Clark, William, et al. Systems transitions research and sustainable development: Challenges, progress, and prospects,” Proceedings of the National Academy of Sciences (Vol. 120, No. 47, Nov. 2023).

What’s the issue?

Making development sustainable is a central challenge of our age. The field of sustainability science tries to figure out how interactions of nature and society can support sustainable development. One key goal is figuring out how to restructure complex consumption-production systems. Examples of these systems are production and consumption of food, energy, and mobility. Scientists are studying how transitions in these production-consumption systems can bend development pathways toward sustainability.

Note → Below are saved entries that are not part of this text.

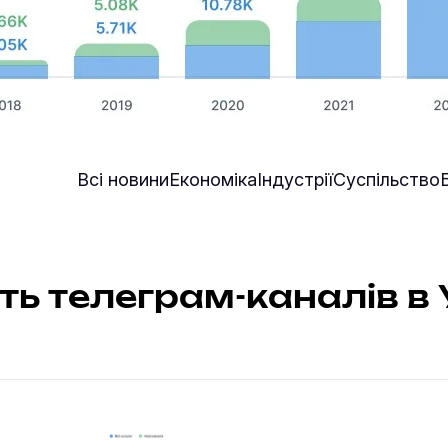
Всі новини
Економіка
Індустрії
Суспільство
сть телеграм-каналів в 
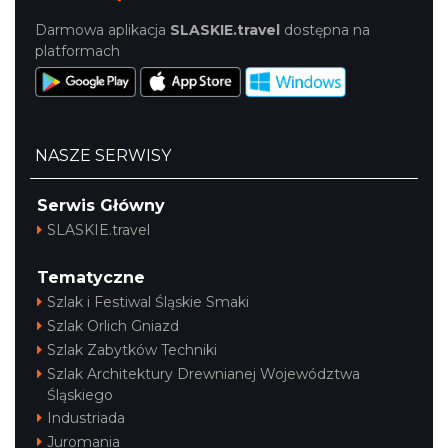
Darmowa aplikacja
SLASKIE.travel
dostępna na
platformach
NASZE SERWISY
Serwis Główny
SLASKIE.travel
Tematyczne
Szlak i Festiwal Śląskie Smaki
Szlak Orlich Gniazd
Szlak Zabytków Techniki
Szlak Architektury Drewnianej Województwa
Śląskiego
Industriada
Juromania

What does the research say?

Writing in a special edition of the Proceedings of the National Academy of Sciences, scholars Frank Geels of the University of Manchester, Florian Kern of the Institute for Ecological Economy Research in Berlin, and William C. Clark of Harvard Kennedy School bring together insights from experts on system transitions that shape sustainable development. This work weighs how potential solutions might fundamentally shift consumption-production systems. The authors note that radical innovations in small niches can lead to major transitions in large consumption-production systems. The three lead authors call on more than a dozen sustainable development scholars to examine specific innovations and obstacles to progress. These experts look at the drivers and barriers to sustainability in electricity, food, and mobility systems; they also consider larger cross-cutting systems issues. For example, one essay analyzes the British electricity system since World War Two, and the role that increasing concerns about climate change played in generating a more interventionist policy approach to shift electricity production and consumption. These systems changes led to an 86% reduction in emissions from 2006 to 2019. The authors note that political and economic struggles as well as technological advances drove this transition. Another paper analyzes how recent technology advances in energy storage, microgrids, and digitized systems in the United States have helped undermine long-time obstacles to small-scale solar energy development. Other essays look at the adoption of electric vehicles in Norway, the systems issues involved in car-sharing, agroecology in Nicaragua, and the shift to plant-based alternatives to meat production.